Objectives
The objective of this study is to prospectively observe the frequency and predictive value of specific signs and criteria and correlate those with successful extubation in young children to determine which are present with the greatest frequency and which signs are most predictive of successful extubation.
Methods and Measures
Design
A trained observer will prospectively observe emergence and extubation in pediatric patients between the ages of less than 7 years of age in which potent inhalational agents were used for anesthetic maintenance. They will record the presence or absence of certain accepted signs that a young child is ready for extubation such as eye opening, postive larygneal stimulation test, purposeful movement, end tidal agent concentration, and several others (see Appendix 1 for complete list). We will also record the use of nondepolarizing neuromuscular blocking drugs, use and presence of train of four monitoring, and end tidal carbon dioxide concentration at the time of extubation. Timing of extubation will be at the discretion of the attending anesthesiologist caring for the patient according to their usual practice. Following extubation we will observe the patient and a second checklist will be filled out detailing any events such as the need for continuous positive pressure with 100% oxygen, reintubation. The quality of extubation will be scored as either "successful," "moderately successful," or "failed," according to predefined criteria; see appendix 1.The investigators will record the oxygen saturation, respiratory rate, and presence or absence of additional oxygen supplementation such as "blow by," "mask oxygen" or "nasal cannula" on arrival to the Post anesthesia care unit, at 5, 10, and 30 minutes after arrival in the post anesthesia care unit. The investigators will also record the post anesthesia care unit length of stay as defined as the time at arrival until the time the nurse deems that the patient has recovered sufficiently to leave the post anesthesia care unit either for home or for their inhouse bed.
Investigators will record age, height, weight, gender, American society of anesthesiologist status, type of surgery, and presence or absence of any upper respiratory infection symptoms in the previous 2 weeks, and any premedication, type of inhalational agent used.
Investigators will observe patients less than 7 years old based on the operating room schedule.
The study will be performed at Wake Forest Baptist Medical Center a tertiary academic medical center.
Subjects selection criteria
Pediatric patients under the age of 7 scheduled for surgery and anesthesia with an endotracheal tube will be observed at the time of extubation.
• Inclusion Criteria
Patients less than 7 years of age scheduled for surgery and anesthesia in which an endotracheal tube is placed for airway management and potent inhalational agents are used for anesthetic maintenance for which a trained study observer can be present for extubation will be included.
• Exclusion Criteria
Patients using a laryngeal mask airway or other supralaryngeal device for airway management during an elective procedure.
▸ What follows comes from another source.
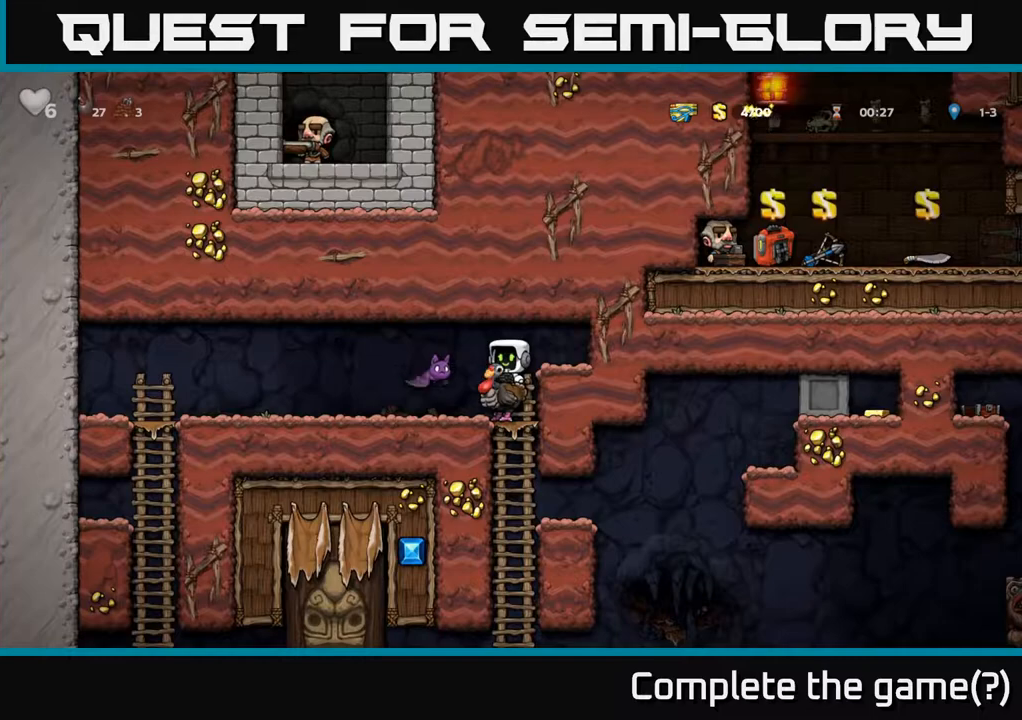
{"buttons": [], "left_stick": "down", "right_stick": "center", "events": [[83, "X", "up"], [300, "left_stick", "right"], [433, "left_stick", "down"]]}
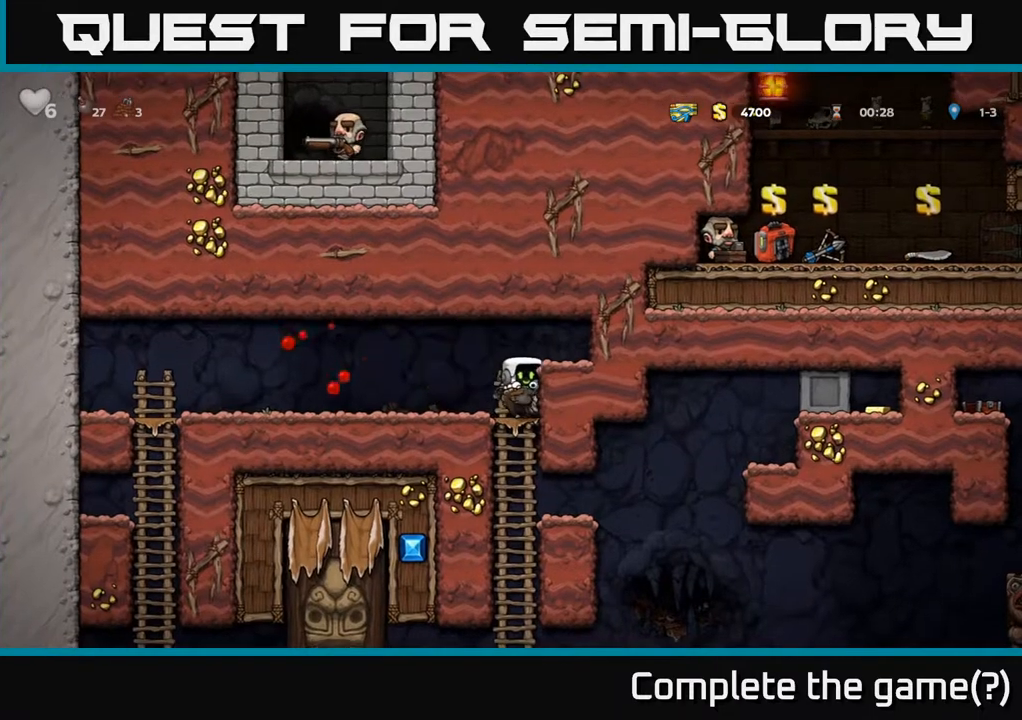
{"buttons": [], "left_stick": "down", "right_stick": "center", "events": [[117, "A", "down"], [233, "A", "up"]]}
Patients with a tracheostomy in place. Any case in which total intravenous anesthesia is used. Patient in which a mask alone is used for airway management.
• Sample Size
Using an a priori sample size calculator for multiple regression analysis based on effect size f2 of 0.05 in a model with 7 predictors, a probablility level of 0.05, and a statistical power of 80% we estimate a sample size of 293 patients. The calculator can be found at the following internet address: http://www.danielsoper.com/statcalc/calculator.aspx?id=1 Given the number of 293 patients we will observe 300 extubations.
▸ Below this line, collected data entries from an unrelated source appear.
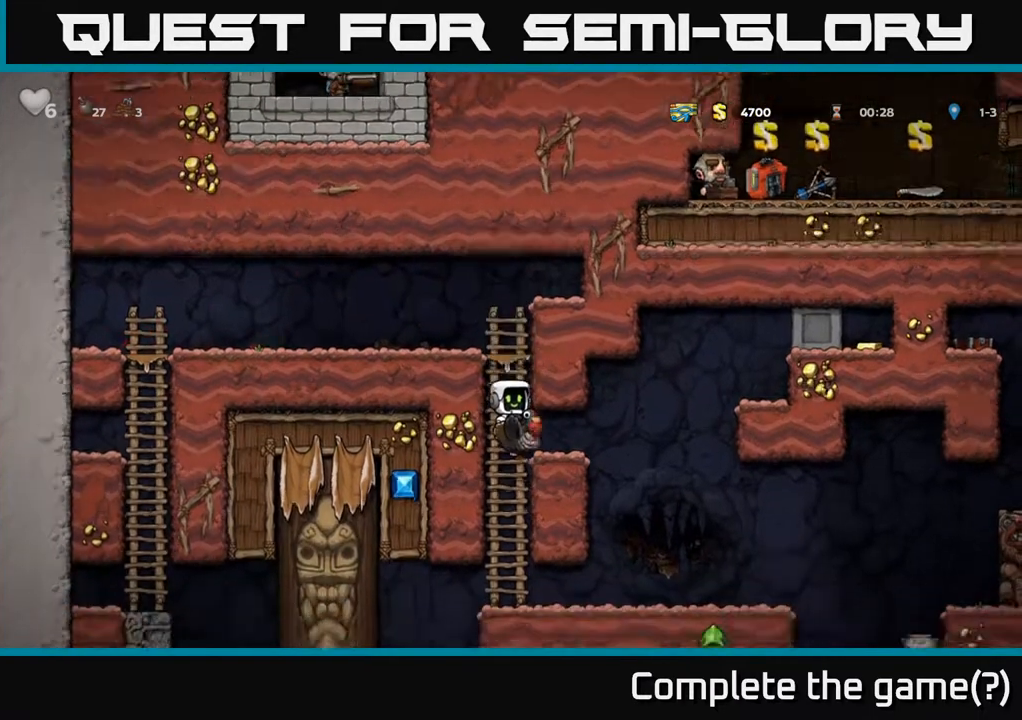
{"buttons": [], "left_stick": "right", "right_stick": "center", "events": [[283, "left_stick", "right"]]}
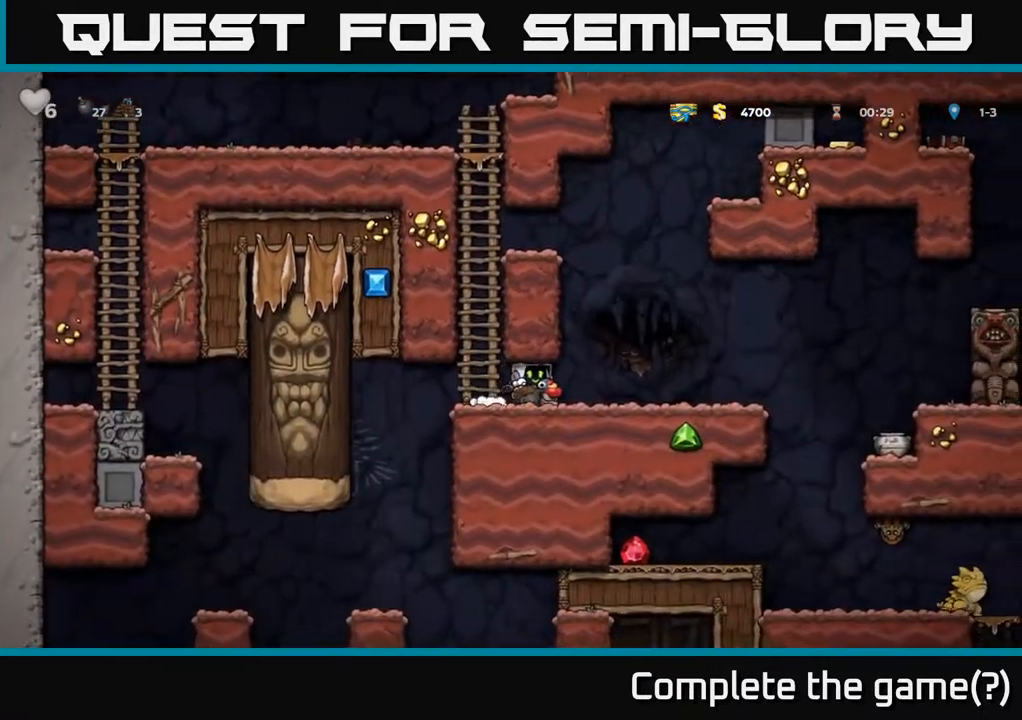
{"buttons": [], "left_stick": "right", "right_stick": "center", "events": []}
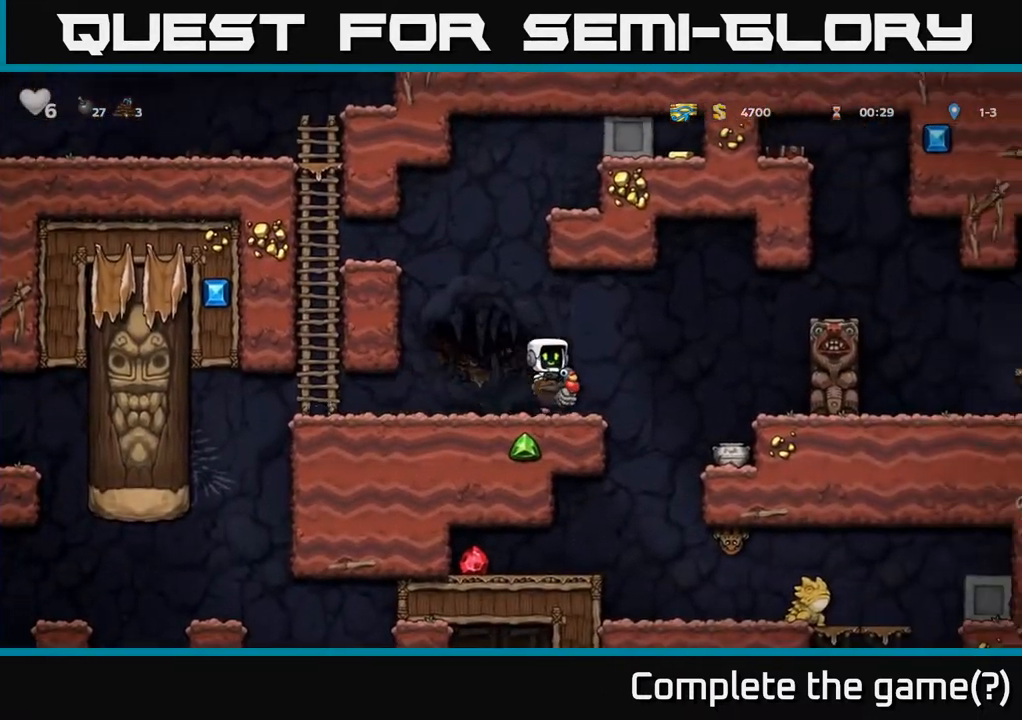
{"buttons": [], "left_stick": "center", "right_stick": "center", "events": [[100, "A", "down"], [233, "A", "up"], [267, "left_stick", "left"], [400, "left_stick", "center"]]}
Interventions and Interactions:
Interventions and interactions for the patient should be minimal since this is an observational study. Study personnel will monitor the pediatric operating room schedule during the day to look for cases where an endotracheal tube is being used for airway management in children less than 7 years of age. Study personnel will consult with the responsible anesthesia team and will prospectively record data at the time of emergence and extubation. They will also intermittently observe the patient in the post anesthesia care unit but may delegate the recording of respiratory data in the post anesthesia care unit at arrival, 5, 10, and 30 minutes. They will also record post anesthesia care unit length of stay.
Outcome Measure(s)
Outcome measures will be successful, moderately successful or failed extubation and the correlation, frequency, and predictive value of individual subjective and objective criteria for extubation.
Analytical Plan
Results will be analyzed initially using descriptive statistics and multivariate logistic regression analysis to determine the predictive value of different criteria for successful extubation and further to determine if one criteria is more predictive than another.
Human Subjects Protection
Subject Recruitment Methods
Study participants will be identified by looking at the pediatric operating room schedule and consulting with the anesthesia team responsible for the patient to determine if they used an endotracheal tube for airway management and then further if they plan to extubate the patient at the end of the procedure. If the aforementioned is acceptable and the patient meets the age inclusion criteria and a member of the study is available they will observe the emergence and record data based on what is occurring during the emergence and extubation.
Informed Consent
Informed consent will not be sought as this is an observational study designed to observe criteria used in the routine practice of pediatric anesthesia to determine the timing of extubation. All clinical care will be administered at the discretion of the attending anesthesiologist according to their routine standard practice.